It has been a long time coming, but events this week suggest the 2019 federal election could be the moment the Australian media pushed back against being ‘managed’ by politicians.
The tussle for dominance between journalists and politicians is an age-old phenomenon.
One wants to uncover the facts for the public good, while the other wants to expose only some facts and hide others.
Politicians and their media strategists have developed an armoury of tactics to ensure that only their preferred information is highlighted during a press conference or interview.
These include avoiding the question altogether (“I reject the premise of your question”) or creating a wall of waffle that a journalist can only pierce with interruptions, making them appear rude and argumentative.
Prime Minister Scott Morrison has developed his own way of avoiding difficult questions – particularly those about his success in last year’s Liberal leadership coup – by dismissing the query as a niche obsession of the few people inside the ‘Canberra bubble’.
There are also carefully crafted non-answers, such as “we have no plans to do x” instead of saying “we won’t do x”.
Plans can – and frequently do – change, as we have seen in recent times, whether those plans were to not challenge for the leadership or retire from Parliament.
Bill Shorten was caught out this week saying Labor had “no plans to increase taxes on superannuation” and “no plans to introduce any new taxes on superannuation”.
When challenged that this wasn’t the same as ruling it out completely, and would he do so, the Labor leader said “sure” instead of actually ruling it out.
Later, Mr Shorten had to clarify that he meant ‘no plans other than the existing plan’ to raise $34 billion from changes to superannuation.
Even more pernicious is the framing of issues or information to undermine opponents. Ever since Tony Abbott and his most senior adviser Peta Credlin successfully labelled Labor’s emission trading scheme as a ‘carbon tax’, the Coalition has repackaged other Labor policies as taxes in an effort to twinge the hip-pocket nerves of disengaged voters.
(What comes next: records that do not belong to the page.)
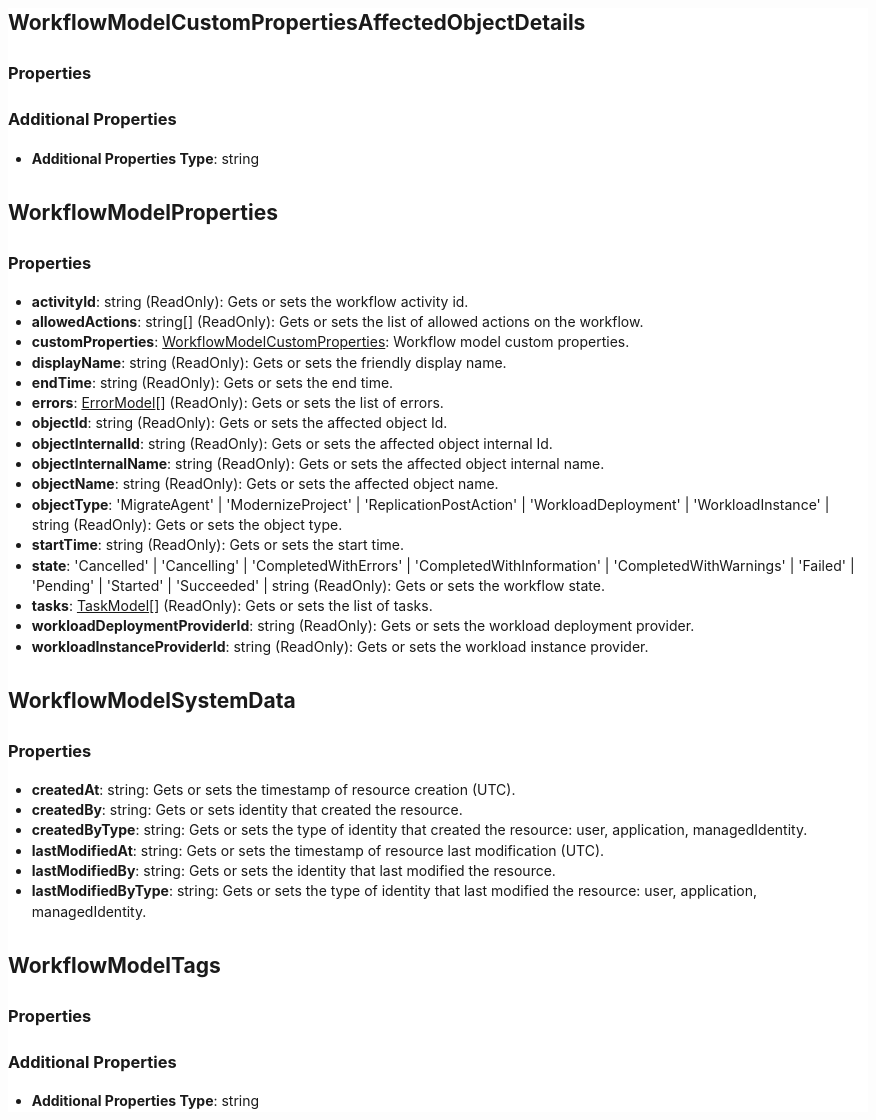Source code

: 
## WorkflowModelCustomPropertiesAffectedObjectDetails
### Properties
### Additional Properties
* **Additional Properties Type**: string

## WorkflowModelProperties
### Properties
* **activityId**: string (ReadOnly): Gets or sets the workflow activity id.
* **allowedActions**: string[] (ReadOnly): Gets or sets the list of allowed actions on the workflow.
* **customProperties**: [WorkflowModelCustomProperties](#workflowmodelcustomproperties): Workflow model custom properties.
* **displayName**: string (ReadOnly): Gets or sets the friendly display name.
* **endTime**: string (ReadOnly): Gets or sets the end time.
* **errors**: [ErrorModel](#errormodel)[] (ReadOnly): Gets or sets the list of errors.
* **objectId**: string (ReadOnly): Gets or sets the affected object Id.
* **objectInternalId**: string (ReadOnly): Gets or sets the affected object internal Id.
* **objectInternalName**: string (ReadOnly): Gets or sets the affected object internal name.
* **objectName**: string (ReadOnly): Gets or sets the affected object name.
* **objectType**: 'MigrateAgent' | 'ModernizeProject' | 'ReplicationPostAction' | 'WorkloadDeployment' | 'WorkloadInstance' | string (ReadOnly): Gets or sets the object type.
* **startTime**: string (ReadOnly): Gets or sets the start time.
* **state**: 'Cancelled' | 'Cancelling' | 'CompletedWithErrors' | 'CompletedWithInformation' | 'CompletedWithWarnings' | 'Failed' | 'Pending' | 'Started' | 'Succeeded' | string (ReadOnly): Gets or sets the workflow state.
* **tasks**: [TaskModel](#taskmodel)[] (ReadOnly): Gets or sets the list of tasks.
* **workloadDeploymentProviderId**: string (ReadOnly): Gets or sets the workload deployment provider.
* **workloadInstanceProviderId**: string (ReadOnly): Gets or sets the workload instance provider.

## WorkflowModelSystemData
### Properties
* **createdAt**: string: Gets or sets the timestamp of resource creation (UTC).
* **createdBy**: string: Gets or sets identity that created the resource.
* **createdByType**: string: Gets or sets the type of identity that created the resource: user, application,
managedIdentity.
* **lastModifiedAt**: string: Gets or sets the timestamp of resource last modification (UTC).
* **lastModifiedBy**: string: Gets or sets the identity that last modified the resource.
* **lastModifiedByType**: string: Gets or sets the type of identity that last modified the resource: user, application,
managedIdentity.

## WorkflowModelTags
### Properties
### Additional Properties
* **Additional Properties Type**: string
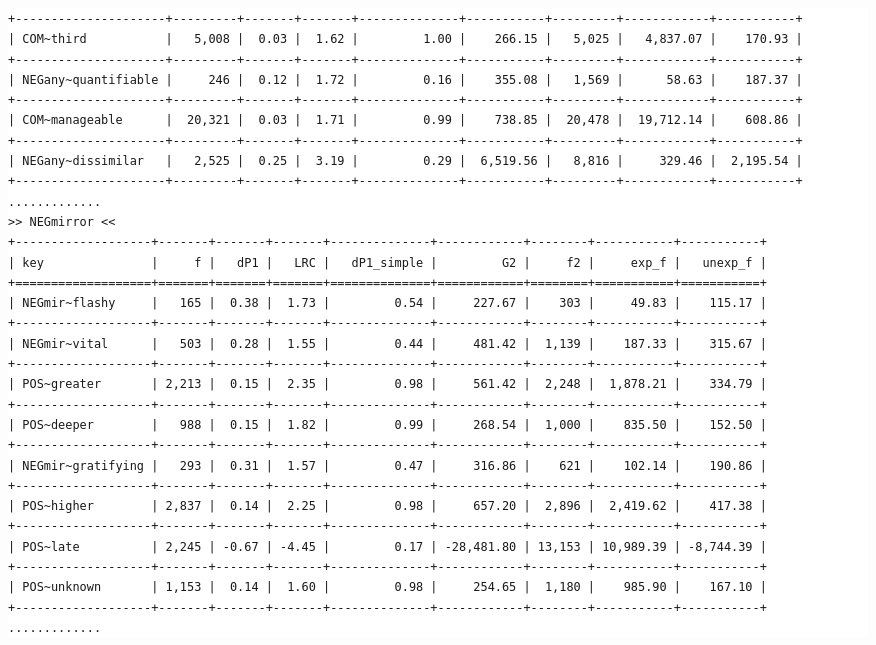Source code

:     +---------------------+---------+-------+-------+--------------+-----------+---------+------------+-----------+
    | COM~third           |   5,008 |  0.03 |  1.62 |         1.00 |    266.15 |   5,025 |   4,837.07 |    170.93 |
    +---------------------+---------+-------+-------+--------------+-----------+---------+------------+-----------+
    | NEGany~quantifiable |     246 |  0.12 |  1.72 |         0.16 |    355.08 |   1,569 |      58.63 |    187.37 |
    +---------------------+---------+-------+-------+--------------+-----------+---------+------------+-----------+
    | COM~manageable      |  20,321 |  0.03 |  1.71 |         0.99 |    738.85 |  20,478 |  19,712.14 |    608.86 |
    +---------------------+---------+-------+-------+--------------+-----------+---------+------------+-----------+
    | NEGany~dissimilar   |   2,525 |  0.25 |  3.19 |         0.29 |  6,519.56 |   8,816 |     329.46 |  2,195.54 |
    +---------------------+---------+-------+-------+--------------+-----------+---------+------------+-----------+
    .............
    >> NEGmirror <<
    +-------------------+-------+-------+-------+--------------+------------+--------+-----------+-----------+
    | key               |     f |   dP1 |   LRC |   dP1_simple |         G2 |     f2 |     exp_f |   unexp_f |
    +===================+=======+=======+=======+==============+============+========+===========+===========+
    | NEGmir~flashy     |   165 |  0.38 |  1.73 |         0.54 |     227.67 |    303 |     49.83 |    115.17 |
    +-------------------+-------+-------+-------+--------------+------------+--------+-----------+-----------+
    | NEGmir~vital      |   503 |  0.28 |  1.55 |         0.44 |     481.42 |  1,139 |    187.33 |    315.67 |
    +-------------------+-------+-------+-------+--------------+------------+--------+-----------+-----------+
    | POS~greater       | 2,213 |  0.15 |  2.35 |         0.98 |     561.42 |  2,248 |  1,878.21 |    334.79 |
    +-------------------+-------+-------+-------+--------------+------------+--------+-----------+-----------+
    | POS~deeper        |   988 |  0.15 |  1.82 |         0.99 |     268.54 |  1,000 |    835.50 |    152.50 |
    +-------------------+-------+-------+-------+--------------+------------+--------+-----------+-----------+
    | NEGmir~gratifying |   293 |  0.31 |  1.57 |         0.47 |     316.86 |    621 |    102.14 |    190.86 |
    +-------------------+-------+-------+-------+--------------+------------+--------+-----------+-----------+
    | POS~higher        | 2,837 |  0.14 |  2.25 |         0.98 |     657.20 |  2,896 |  2,419.62 |    417.38 |
    +-------------------+-------+-------+-------+--------------+------------+--------+-----------+-----------+
    | POS~late          | 2,245 | -0.67 | -4.45 |         0.17 | -28,481.80 | 13,153 | 10,989.39 | -8,744.39 |
    +-------------------+-------+-------+-------+--------------+------------+--------+-----------+-----------+
    | POS~unknown       | 1,153 |  0.14 |  1.60 |         0.98 |     254.65 |  1,180 |    985.90 |    167.10 |
    +-------------------+-------+-------+-------+--------------+------------+--------+-----------+-----------+
    .............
Labor uses a similar tactic, but with “spending cuts” instead of taxes, claiming the Coalition’s failure to match Labor’s promised expenditure on services such as health and education are cuts to spending that must be restored.
By presenting complex policies in these simplistic but headline-grabbing ways, the parties aim to co-opt the media into using their misleading descriptions. Some media outlets do this far too often.
However, the most powerful media management tactic is to reduce the access of (some) journalists altogether – particularly those that resist being managed by any of the other methods.
Restrictions can range from freezing out whole media outlets by dropping them off the email distribution lists for announcements and press conferences or boycotting individual journalists or media programs.
According to The Australian this week, the Prime Minister refuses to appear on ABC’s Q&A or be interviewed by Kiis-FM’s Kyle and Jackie O. Meanwhile Mr Shorten shuns the conservative commentariat at 2GB.
Even unelected candidates can be withdrawn from media scrutiny if they are considered to be too much of a risk, as we saw this week with Gladys Liu, the arch-conservative Liberal candidate selected to replace the defector Julia Banks.
Ms Liu backed out of an interview on Sky News Australia when the network’s journalists refused to guarantee they would not ask her about the controversial comments she made in 2016 about LGBT people.
Although not immediately obvious, restriction of access is also the point of the election campaign buses that accompany the two major party leaders.
The bus ferries journalists, photographers and camera operators from one highly orchestrated campaign event to the other, giving little notice of the issue to be discussed and providing only limited access to the leader.
— Airlie Walsh (@AirlieWalsh) April 19, 2019
Senior journalists mostly stopped travelling on the leaders’ buses years ago, preferring to pursue their own stories than the prepackaged ones fed to the chooks on the campaign trail.
That’s why it was interesting to see the story this week of a political journalist who tried to break free from the strictures being imposed on the media scrum accompanying Mr Shorten.
After almost a week of announcements on health, most of which were on Labor’s cancer plan, the journalist from Network Ten posed a challenging question for Mr Shorten during a campaign stop: “You have focused almost exclusively, since your budget reply speech, on health. When can voters expect to learn more about Labor’s emissions-reduction target, how you’re going to get there, and the cost to the economy?”
The Opposition Leader was unprepared for the question and didn’t have the numbers to hand, and his attempts to deflect the question were rebuffed by the journalist.
Mr Shorten was only slightly better prepared when the same journalist asked a related question the following day.
As a result, coverage of the election campaign became less about Labor’s endlessly reheated health announcements, and more about how much the major parties’ announcements would cost and how they would be paid for.
This was an important adjustment of the campaign, which Australian voters deserve much more of.
More challenges by journalists during press conferences, such as “that’s not really a new tax” and “that’s not really a spending cut”. More use of fact checks and more calling out of politicians’ hyperbole and lies during interviews.
If the media does not insist on exposing truth, it will be seen as complicit in peddling lies and relegated by voters to being little more than another vested campaign operative.
Only by pushing back against the campaign tactics deployed to manage and shape their election reporting can journalists fulfil their aim of serving the public good.